┏━━

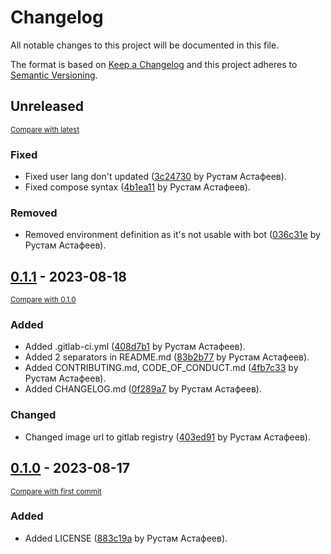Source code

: # Changelog

All notable changes to this project will be documented in this file.

The format is based on [Keep a Changelog](http://keepachangelog.com/en/1.0.0/)
and this project adheres to [Semantic Versioning](http://semver.org/spec/v2.0.0.html).

<!-- insertion marker -->
## Unreleased

<small>[Compare with latest](https://gitlab.anttek.io/kapusta/telegram-bot/compare/0.1.1...HEAD)</small>

### Fixed

- Fixed user lang don't updated ([3c24730](https://gitlab.anttek.io/kapusta/telegram-bot/commit/3c24730921727470c3ab5cf6241ae33088e8d3aa) by Рустам Астафеев).
- Fixed compose syntax ([4b1ea11](https://gitlab.anttek.io/kapusta/telegram-bot/commit/4b1ea118e55e32ac2e142ca3079a26e10130ba0f) by Рустам Астафеев).

### Removed

- Removed environment definition as it's not usable with bot ([036c31e](https://gitlab.anttek.io/kapusta/telegram-bot/commit/036c31edad8eea860ad307eb3c175327587befce) by Рустам Астафеев).

<!-- insertion marker -->
## [0.1.1](https://gitlab.anttek.io/kapusta/telegram-bot/tags/0.1.1) - 2023-08-18

<small>[Compare with 0.1.0](https://gitlab.anttek.io/kapusta/telegram-bot/compare/0.1.0...0.1.1)</small>

### Added

- Added .gitlab-ci.yml ([408d7b1](https://gitlab.anttek.io/kapusta/telegram-bot/commit/408d7b1960ced1e20aa5f10dd9d4d7a10cfe2fba) by Рустам Астафеев).
- Added 2 separators in README.md ([83b2b77](https://gitlab.anttek.io/kapusta/telegram-bot/commit/83b2b778c834479a8b0e883b51e868d347b32f97) by Рустам Астафеев).
- Added CONTRIBUTING.md, CODE_OF_CONDUCT.md ([4fb7c33](https://gitlab.anttek.io/kapusta/telegram-bot/commit/4fb7c332b02ac56b3cf5e347962618203ffb5838) by Рустам Астафеев).
- Added CHANGELOG.md ([0f289a7](https://gitlab.anttek.io/kapusta/telegram-bot/commit/0f289a74bd94a232d7a6176bab6a02c2727b341f) by Рустам Астафеев).

### Changed

- Changed image url to gitlab registry ([403ed91](https://gitlab.anttek.io/kapusta/telegram-bot/commit/403ed919159c303f0c734d640ed969ca83f6f1f8) by Рустам Астафеев).

## [0.1.0](https://gitlab.anttek.io/kapusta/telegram-bot/tags/0.1.0) - 2023-08-17

<small>[Compare with first commit](https://gitlab.anttek.io/kapusta/telegram-bot/compare/ed5bc98d3974de5b1d8f4e4a1128f14b9dee8d4f...0.1.0)</small>

### Added

- Added LICENSE ([883c19a](https://gitlab.anttek.io/kapusta/telegram-bot/commit/883c19abc3b9b64747be5103ba07aed20e65ca9e) by Рустам Астафеев).

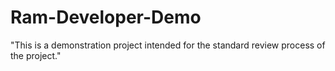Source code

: # Ram-Developer-Demo
"This is a demonstration project intended for the standard review process of the project."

┗━━

What to produce:
Make an exact copy of the records from their first line through the line containing "### Removed", both ends included, with the pictures omitted.

Solution:
Source code

: # Changelog

All notable changes to this project will be documented in this file.

The format is based on [Keep a Changelog](http://keepachangelog.com/en/1.0.0/)
and this project adheres to [Semantic Versioning](http://semver.org/spec/v2.0.0.html).

<!-- insertion marker -->
## Unreleased

<small>[Compare with latest](https://gitlab.anttek.io/kapusta/telegram-bot/compare/0.1.1...HEAD)</small>

### Fixed

- Fixed user lang don't updated ([3c24730](https://gitlab.anttek.io/kapusta/telegram-bot/commit/3c24730921727470c3ab5cf6241ae33088e8d3aa) by Рустам Астафеев).
- Fixed compose syntax ([4b1ea11](https://gitlab.anttek.io/kapusta/telegram-bot/commit/4b1ea118e55e32ac2e142ca3079a26e10130ba0f) by Рустам Астафеев).

### Removed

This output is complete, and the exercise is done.